Israel Claims Hamas Chief Sinwar Killed in Gaza


TEHRAN (Tasnim) – The Israeli regime has claimed that it killed Hamas leader Yahya Sinwar, an assassination that -if confirmed- would spell uncertainty for the Palestinian group in Gaza.

Sinwar, 62, spent his life organizing, struggling and fighting against Israel before being appointed as Hamas’s political chief at-large to succeed Ismail Haniyeh, who was assassinated in a suspected Israeli attack in Tehran on July 31.

Hamas has not commented on Israel’s claim of killing Sinwar, which came on Thursday as the region slides into further violence, spurring fears of an all-out conflict across the Middle East.

The Israeli regime is at war with Hezbollah in Lebanon. Iraqi groups and Houthis have been launching drones and missiles at Israel. The United States military has been bombing Houthi positions in Yemen. And Israel is set to attack Iran in response to an Iranian missile assault on Israeli military bases, Al Jazeera reported.

Still, US officials have expressed hope that the killing of Sinwar may help put an end to the conflict.

Seen as the architect of the attack on October 7, 2023, against Israel, Sinwar viewed armed struggle as the most effective way to confront the Israeli occupation amid the indifference of the international community towards the suffering of Palestinians.

The Gaza-based Palestinian leader has been public enemy number one in Israel. Prior to becoming the head of Hamas’s political bureau he served as the group’s top official in Gaza.

Not seen publicly throughout the war, Sinwar was assumed to be in hiding. Some media reports suggested that he was deep inside Hamas’s tunnel network, surrounded by Israeli captives.
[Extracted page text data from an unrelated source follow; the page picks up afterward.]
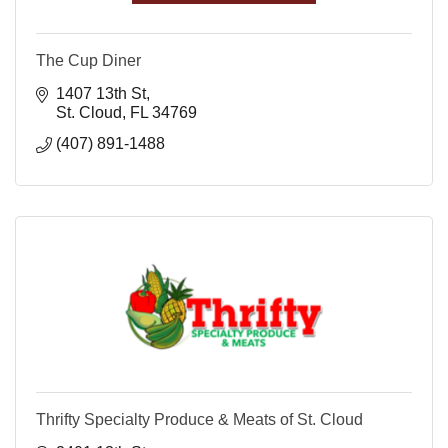
The Cup Diner
1407 13th St
St. Cloud
FL
34769
(407) 891-1488
Thrifty Specialty Produce & Meats of St. Cloud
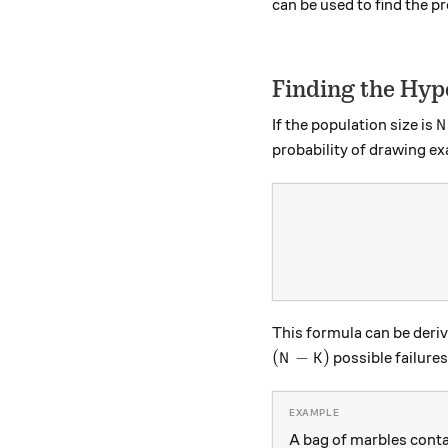
can be used to find the pr
Finding the Hyp
N
If the population size is
N
probability of drawing ex
This formula can be deri
(N-K)
(
−
)
possible failures
N
K
A bag of marbles conta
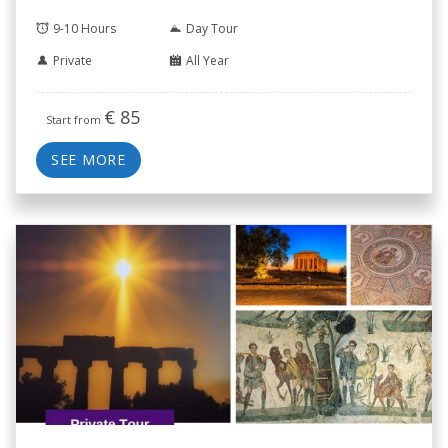
9-10 Hours
Day Tour
Private
All Year
€
85
Start from
SEE MORE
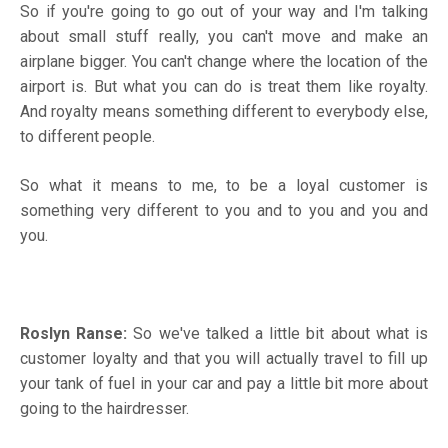
So if you're going to go out of your way and I'm talking
about small stuff really, you can't move and make an
airplane bigger. You can't change where the location of the
airport is. But what you can do is treat them like royalty.
And royalty means something different to everybody else,
to different people.
So what it means to me, to be a loyal customer is
something very different to you and to you and you and
you.
Roslyn Ranse:
So we've talked a little bit about what is
customer loyalty and that you will actually travel to fill up
your tank of fuel in your car and pay a little bit more about
going to the hairdresser.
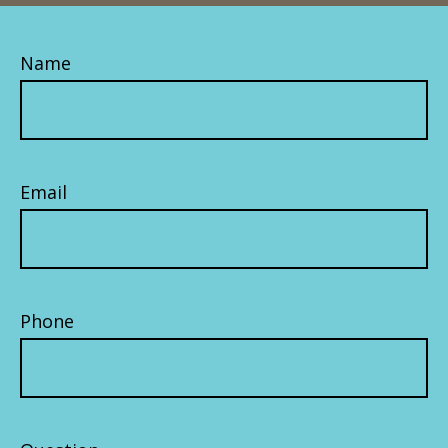
Name
Email
Phone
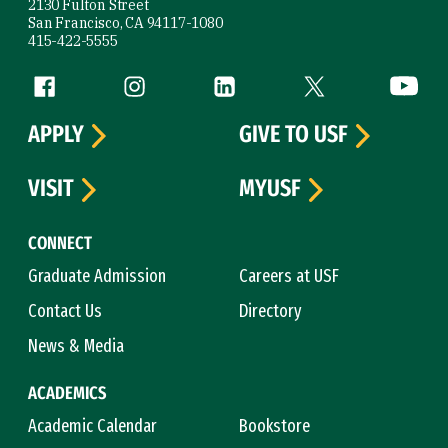
2130 Fulton Street
San Francisco, CA 94117-1080
415-422-5555
Follow us
Facebook (link is external)
Instagram (link is external)
LinkedIn (link is external)
Twitter (link is exte
YouTube 
APPLY
GIVE TO USF
VISIT
MYUSF
CONNECT
Graduate Admission
Careers at USF
Contact Us
Directory
News & Media
ACADEMICS
Academic Calendar
Bookstore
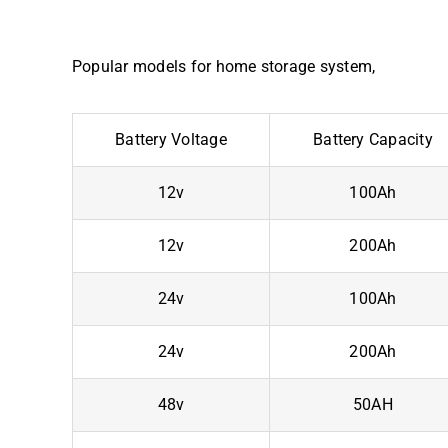
Popular models for home storage system,
Battery Voltage
Battery Capacity
12v
100Ah
12v
200Ah
24v
100Ah
24v
200Ah
48v
50AH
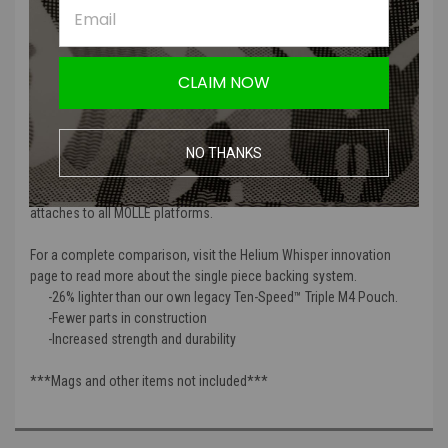
Ten-Speed Triple M4 Mag Pouch provides legendary performance
with the perfect blend of speed and security. Ten-Speed multi-use
pouches lay flat when not in use for less bulk and more streamlined
operation while being the lightest magazine pouches in existence.
CLAIM NOW
The Helium Whisper attachment system is fully compatible with
MOLLE and MOLLEminus platforms.
The Triple M4 Mag Pouch is a multi-use pouch designed to hold 3 M4
NO THANKS
magazines (metal or polymer), flash bangs, trauma dressings, or
other similar sized items. This item is fully compatible with and
attaches to all MOLLE platforms.
For a complete comparison, visit the Helium Whisper innovation
page to read more about the single piece backing system.
-26% lighter than our own legacy Ten-Speed™ Triple M4 Pouch.
-Fewer parts in construction
-Increased strength and durability
***Mags and other items not included***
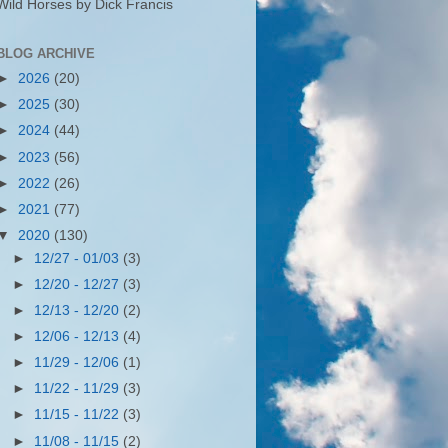
Wild Horses by Dick Francis
BLOG ARCHIVE
►
2026
(20)
►
2025
(30)
►
2024
(44)
►
2023
(56)
►
2022
(26)
►
2021
(77)
▼
2020
(130)
►
12/27 - 01/03
(3)
►
12/20 - 12/27
(3)
►
12/13 - 12/20
(2)
►
12/06 - 12/13
(4)
►
11/29 - 12/06
(1)
►
11/22 - 11/29
(3)
►
11/15 - 11/22
(3)
►
11/08 - 11/15
(2)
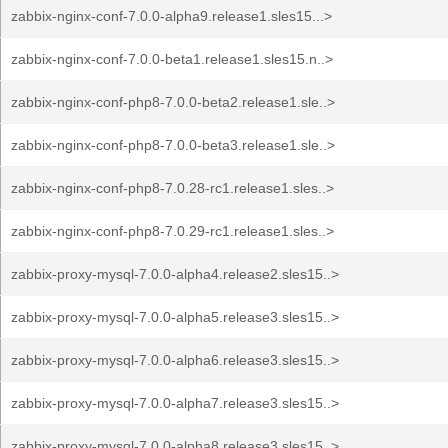
zabbix-nginx-conf-7.0.0-alpha9.release1.sles15...>
zabbix-nginx-conf-7.0.0-beta1.release1.sles15.n..>
zabbix-nginx-conf-php8-7.0.0-beta2.release1.sle..>
zabbix-nginx-conf-php8-7.0.0-beta3.release1.sle..>
zabbix-nginx-conf-php8-7.0.28-rc1.release1.sles..>
zabbix-nginx-conf-php8-7.0.29-rc1.release1.sles..>
zabbix-proxy-mysql-7.0.0-alpha4.release2.sles15..>
zabbix-proxy-mysql-7.0.0-alpha5.release3.sles15..>
zabbix-proxy-mysql-7.0.0-alpha6.release3.sles15..>
zabbix-proxy-mysql-7.0.0-alpha7.release3.sles15..>
zabbix-proxy-mysql-7.0.0-alpha8.release3.sles15..>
However, according to Israeli accounts, Sinwar was killed in Rafah after a firefight with Israeli troops. It is not clear why he was out with fighters or whether he had been commanding military operations from above ground all along.

Born in 1962 in a refugee camp Khan Younis, Sinwar is often portrayed as one of the most uncompromising top Hamas officials. He was arrested by Israel repeatedly in the early 1980s for his involvement in anti-occupation activism at the Islamic University in Gaza.

After his graduation, he helped establish a network of fighters to take up armed resistance against Israel. The group would later become the Qassam Brigades, the military wing of Hamas.

Sinwar joined Hamas as one of its leaders almost as soon as the group was founded by Sheikh Ahmed Yassin in 1987. The following year, he was arrested by the Israeli forces and handed four life sentences -the equivalent of 426 years in jail- for alleged involvement in the capture and killing of two Israeli soldiers and four suspected Palestinian spies.

While incarcerated, Sinwar penned a novel about the Palestinian struggle, believed to be partly autobiographical, entitled The Thorn and the Carnation.

He spent 23 years in Israeli jail where he learned Hebrew and became well-versed in Israeli affairs and domestic politics. He was freed in 2011 as part of the prisoner exchange deal that saw the release of Israeli soldier Gilad Shalit, who had been captured by Hamas.